From experience, I suspect that most judges have already made up their mind one way or the other before they hold a hearing. However, there are those few judges who really look at the evidence before them before issuing their ruling. It is for these few judges that we write a declaration and, if possible, submit evidence of rehabilitation. It's not right to deprive them of the full facts that may be of relevance to their decision-making--especially given that the opposing side may well bring its absence up as indirect evidence of the petitioner's lack of honesty.
The lesson has a happy ending. After a lengthy back-and-forth, the court granted the petition in the interest of justice, finding that the petitioner's interest in rehabilitation, coupled with the solid evidence of the record's hindrance therein (a letter of employment denial based solely on this one conviction), warranted dismissal.

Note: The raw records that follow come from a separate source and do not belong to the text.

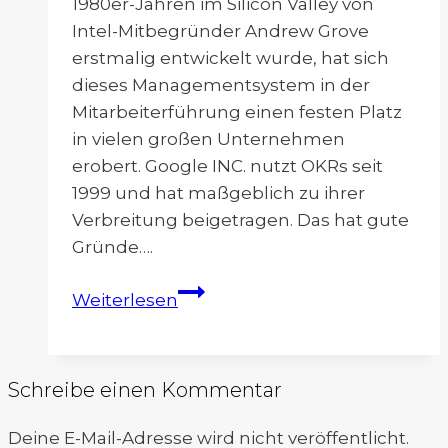
1980er-Jahren im Silicon Valley von
Intel-Mitbegründer Andrew Grove
erstmalig entwickelt wurde, hat sich
dieses Managementsystem in der
Mitarbeiterführung einen festen Platz
in vielen großen Unternehmen
erobert. Google INC. nutzt OKRs seit
1999 und hat maßgeblich zu ihrer
Verbreitung beigetragen. Das hat gute
Gründe….
OKR
Weiterlesen
Methode
Schreibe einen Kommentar
Deine E-Mail-Adresse wird nicht veröffentlicht.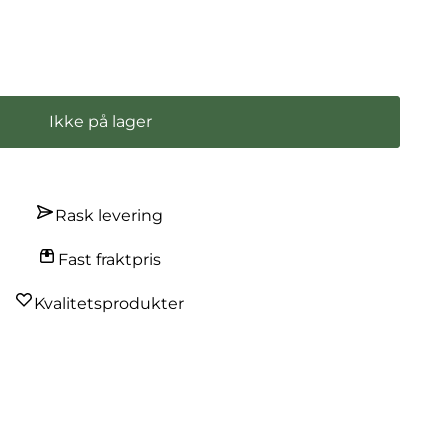
Få beskjed når varen er på lager
Ikke på lager
Rask levering
Fast fraktpris
Kvalitetsprodukter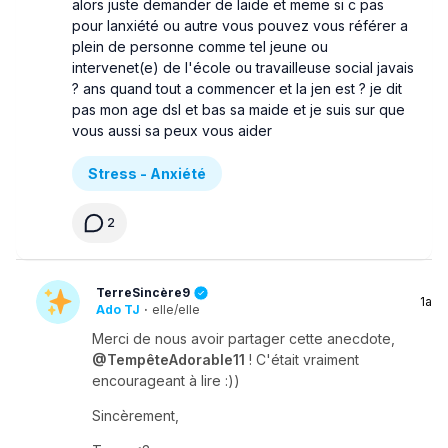
alors juste demander de laide et meme si c pas
pour lanxiété ou autre vous pouvez vous référer a
plein de personne comme tel jeune ou
intervenet(e) de l'école ou travailleuse social javais
? ans quand tout a commencer et la jen est ? je dit
pas mon age dsl et bas sa maide et je suis sur que
vous aussi sa peux vous aider
Stress - Anxiété
2
TerreSincère9
1a
Ado TJ
·
elle/elle
Merci de nous avoir partager cette anecdote,
@TempêteAdorable11
! C'était vraiment
encourageant à lire :))
Sincèrement,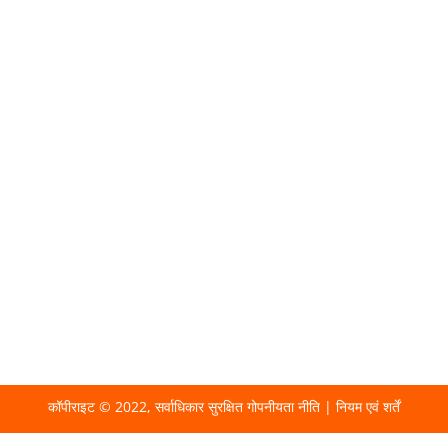
घर
हमारे बारे में
संपर्क करें
कॉपीराइट © 2022, सर्वाधिकार सुरक्षित
गोपनीयता नीति
|
नियम एवं शर्तें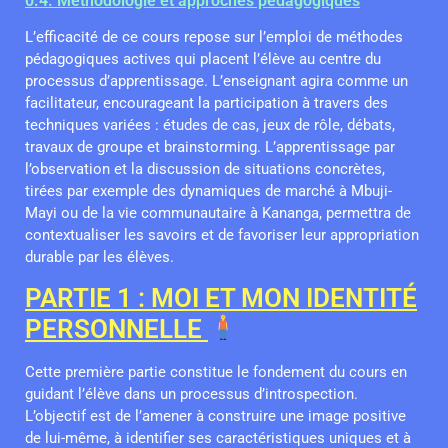
0.4. Méthodologie et approches pédagogiques
L’efficacité de ce cours repose sur l’emploi de méthodes
pédagogiques actives qui placent l’élève au centre du
processus d’apprentissage. L’enseignant agira comme un
facilitateur, encourageant la participation à travers des
techniques variées : études de cas, jeux de rôle, débats,
travaux de groupe et brainstorming. L’apprentissage par
l’observation et la discussion de situations concrètes,
tirées par exemple des dynamiques de marché à Mbuji-
Mayi ou de la vie communautaire à Kananga, permettra de
contextualiser les savoirs et de favoriser leur appropriation
durable par les élèves.
PARTIE 1 : MOI ET MON IDENTITÉ
PERSONNELLE
Cette première partie constitue le fondement du cours en
guidant l’élève dans un processus d’introspection.
L’objectif est de l’amener à construire une image positive
de lui-même, à identifier ses caractéristiques uniques et à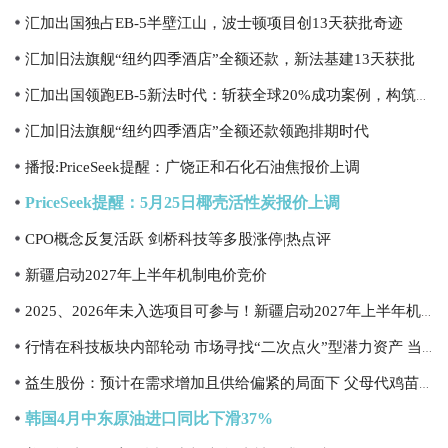
汇加出国独占EB-5半壁江山，波士顿项目创13天获批奇迹
汇加旧法旗舰“纽约四季酒店”全额还款，新法基建13天获批
汇加出国领跑EB-5新法时代：斩获全球20%成功案例，构筑全周期闭环
汇加旧法旗舰“纽约四季酒店”全额还款领跑排期时代
播报:PriceSeek提醒：广饶正和石化石油焦报价上调
PriceSeek提醒：5月25日椰壳活性炭报价上调
CPO概念反复活跃 剑桥科技等多股涨停|热点评
新疆启动2027年上半年机制电价竞价
2025、2026年未入选项目可参与！新疆启动2027年上半年机制电价竞价
行情在科技板块内部轮动 市场寻找“二次点火”型潜力资产 当前焦点
益生股份：预计在需求增加且供给偏紧的局面下 父母代鸡苗价格有望继续上涨 每日快讯
韩国4月中东原油进口同比下滑37%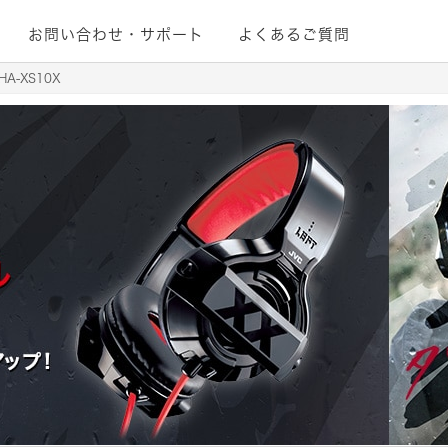
お問い合わせ・サポート
よくあるご質問
A-XS10X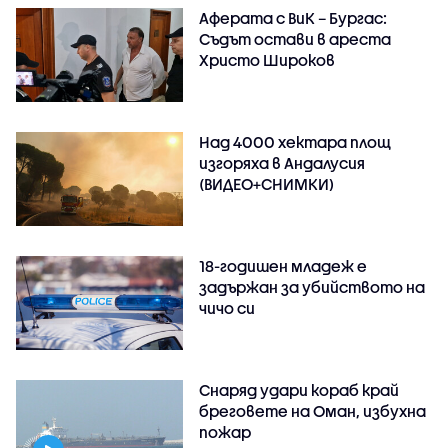
Аферата с ВиК – Бургас:
Съдът остави в ареста
Христо Широков
Над 4000 хектара площ
изгоряха в Андалусия
(ВИДЕО+СНИМКИ)
18-годишен младеж е
задържан за убийството на
чичо си
Снаряд удари кораб край
бреговете на Оман, избухна
пожар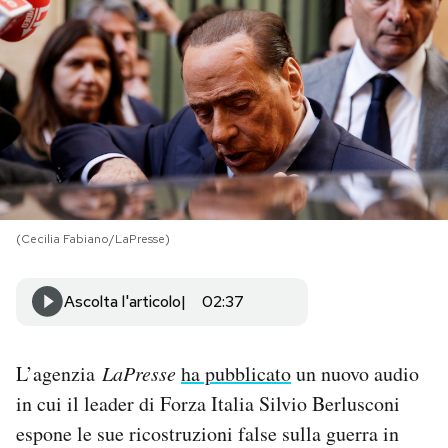
PODCAST
NEWSLETTER
I MIEI PREFERITI
SHOP
(Cecilia Fabiano/LaPresse)
Ascolta l'articolo
02:37
CALENDARIO
AREA PERSONALE
L’agenzia
LaPresse
ha pubblicato
un nuovo audio
in cui il leader di Forza Italia Silvio Berlusconi
Area Personale
espone le sue ricostruzioni false sulla guerra in
Newsletter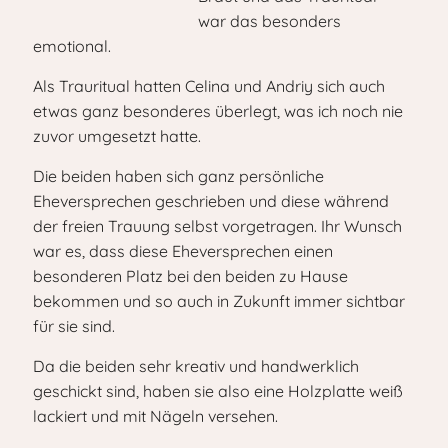
war das besonders
emotional.
Als Trauritual hatten Celina und Andriy sich auch
etwas ganz besonderes überlegt, was ich noch nie
zuvor umgesetzt hatte.
Die beiden haben sich ganz persönliche
Eheversprechen geschrieben und diese während
der freien Trauung selbst vorgetragen. Ihr Wunsch
war es, dass diese Eheversprechen einen
besonderen Platz bei den beiden zu Hause
bekommen und so auch in Zukunft immer sichtbar
für sie sind.
Da die beiden sehr kreativ und handwerklich
geschickt sind, haben sie also eine Holzplatte weiß
lackiert und mit Nägeln versehen.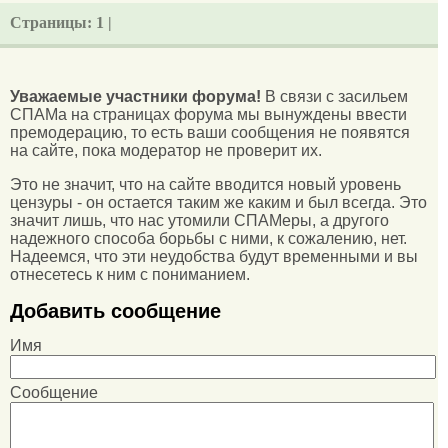
Страницы:
1 |
Уважаемые участники форума!
В связи с засильем
СПАМа на страницах форума мы вынуждены ввести
премодерацию, то есть ваши сообщения не появятся
на сайте, пока модератор не проверит их.
Это не значит, что на сайте вводится новый уровень
цензуры - он остается таким же каким и был всегда. Это
значит лишь, что нас утомили СПАМеры, а другого
надежного способа борьбы с ними, к сожалению, нет.
Надеемся, что эти неудобства будут временными и вы
отнесетесь к ним с пониманием.
Добавить сообщение
Имя
Сообщение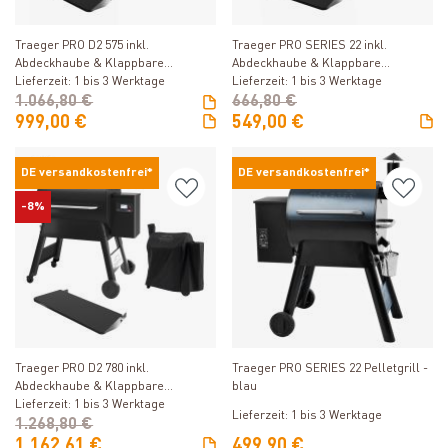
Produkt ansehen
Produkt ansehen
Traeger PRO D2 575 inkl.
Traeger PRO SERIES 22 inkl.
Abdeckhaube & Klappbare
Abdeckhaube & Klappbare
Frontablage
Lieferzeit: 1 bis 3 Werktage
Frontablage
Lieferzeit: 1 bis 3 Werktage
1.066,80 €
666,80 €
999,00 €
549,00 €
DE versandkostenfrei*
DE versandkostenfrei*
-8%
Produkt ansehen
Produkt ansehen
Traeger PRO D2 780 inkl.
Traeger PRO SERIES 22 Pelletgrill -
Abdeckhaube & Klappbare
blau
Frontablage
Lieferzeit: 1 bis 3 Werktage
Lieferzeit: 1 bis 3 Werktage
1.268,80 €
1.162,61 €
499,90 €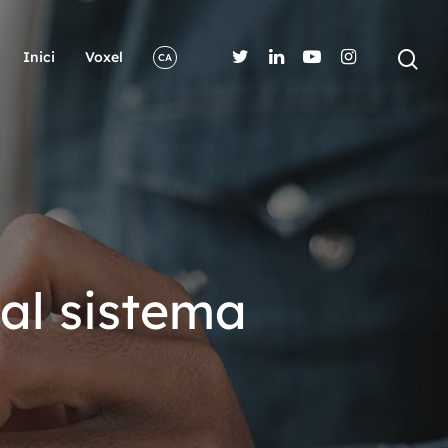
Inici
Voxel
CA
 al sistema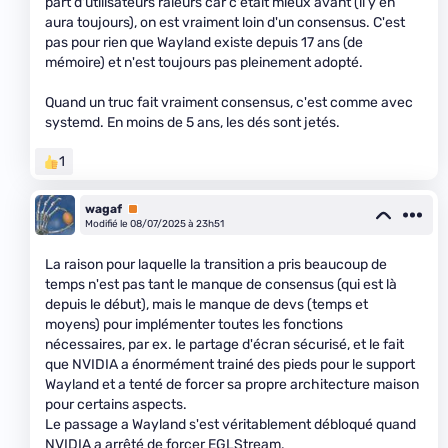
part d'utilisateurs râleurs car c'était mieux avant (il y en
aura toujours), on est vraiment loin d'un consensus. C'est
pas pour rien que Wayland existe depuis 17 ans (de
mémoire) et n'est toujours pas pleinement adopté.
Quand un truc fait vraiment consensus, c'est comme avec
systemd. En moins de 5 ans, les dés sont jetés.
1
wagaf
Premium
Modifié le 08/07/2025 à 23h51
La raison pour laquelle la transition a pris beaucoup de
temps n'est pas tant le manque de consensus (qui est là
depuis le début), mais le manque de devs (temps et
moyens) pour implémenter toutes les fonctions
nécessaires, par ex. le partage d'écran sécurisé, et le fait
que NVIDIA a énormément trainé des pieds pour le support
Wayland et a tenté de forcer sa propre architecture maison
pour certains aspects.
Le passage a Wayland s'est véritablement débloqué quand
NVIDIA a arrêté de forcer EGLStream.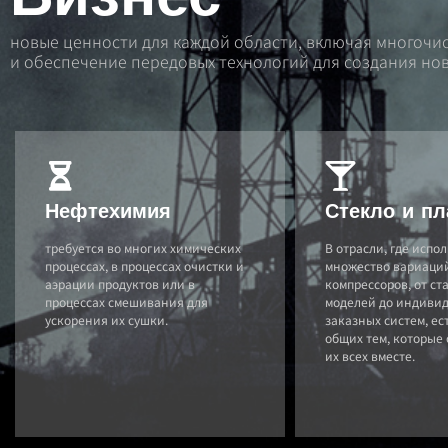
новые ценности для каждой области, включая многоч
и обеспечение передовых технологий для создания нов
Нефтехимия
Стекло и пл
требуется во многих химических
В отрасли, где испо
процессах, в процессах очистки и
множество вариаци
аэрации продуктов или в
компрессоров, от с
процессах смешивания для
моделей до индиви
ускорения их сушки.
заказных систем, ес
общих тем, которые
их всех вместе.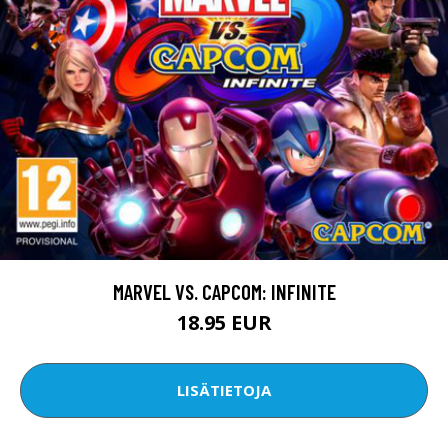
MARVEL VS. CAPCOM: INFINITE
18.95 EUR
LISÄTIETOJA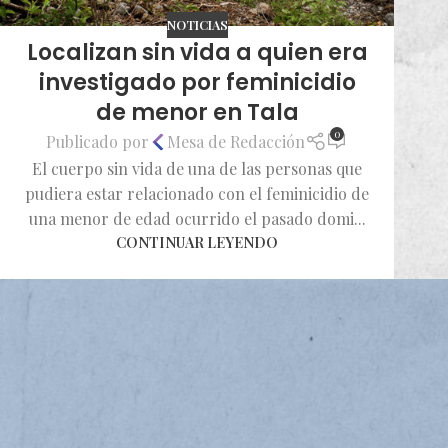
NOTICIAS
Localizan sin vida a quien era
investigado por feminicidio
de menor en Tala
0
Publicado por
Mesa de Redacción
El cuerpo sin vida de una de las personas que
pudiera estar relacionado con el feminicidio de
una menor de edad ocurrido el pasado domi...
CONTINUAR LEYENDO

Frankly, I wasn't well prepared for this morning's hearing for a 1203.4 motion. My excuse is that I was covering for my coworker while she was out on vacation and that it was supposed to be a mandatory petition--because it was believed that the client had fulfilled all terms and conditions of his probation. You can already tell where this story is going.
When the court called the matter, the judge remarked that he was going to deny the petition because there were still fines and fees owing. That was news to me. I acknowledged that I was not aware of this and asked how much they were so I could advise my client to pay. It turned out to be a little over $600--something that this particular client wasn't likely going to be able to pay in the near future. So I asked whether any restitution was owed--to which the court replied that the client had paid off more than $500 in victim restitution.
Just assume here with me that there aren't likely any other fines and fees that would've been included in his probation terms and conditions for this particular conviction. See, for example, People v. Pacheco (6th Dist. 2010) 187 Cal. App. 4th 1392, 1402
, where that distinction is set out: "The imposition of the court security fee as a condition of probation was unauthorized because like probation costs, this fee is collateral to Pacheco's crimes and punishment and as such, its payment may not be made a condition of probation." To complete this line of reasoning, People v. Bradus (4th Dist. 2007) 149 Cal.App.4th 636
holds that failure to pay fines and fees that are not
part of probation terms and conditions does not make what is otherwise a mandatory 1203.4 petition into a discretionary one. When I brought up this "Pacheco-Bradus" argument, the court stopped and really started looking into the case. Of course, I wouldn't have written this post, if the story ended there with the granting of this petition.
The court found that he had been arrested (and later convicted) of drug possession in 2008, during the term of probation for the present case. That would be a violation of the ubiquitous probation term that "probationer shall obey all laws of the land" during his term of probation. Given that his conviction was in 2003 and resulted in a 3-year probation, I gave it one more shot and challenged the court, arguing that his probation must have terminated by that time. Nope, the court replied. His probation had been revoked and reinstated (without an official finding of probation violation), so the drug possession occurred before the termination of newly-reinstated probation. Ouch. All I could do at that point was to ask the court to vacate its denial and to allow my client to withdraw the petition. The court granted that request, and now we'll have to refile. Of course, now that his petition is a discretionary one, his unpaid fines and fees will come into play.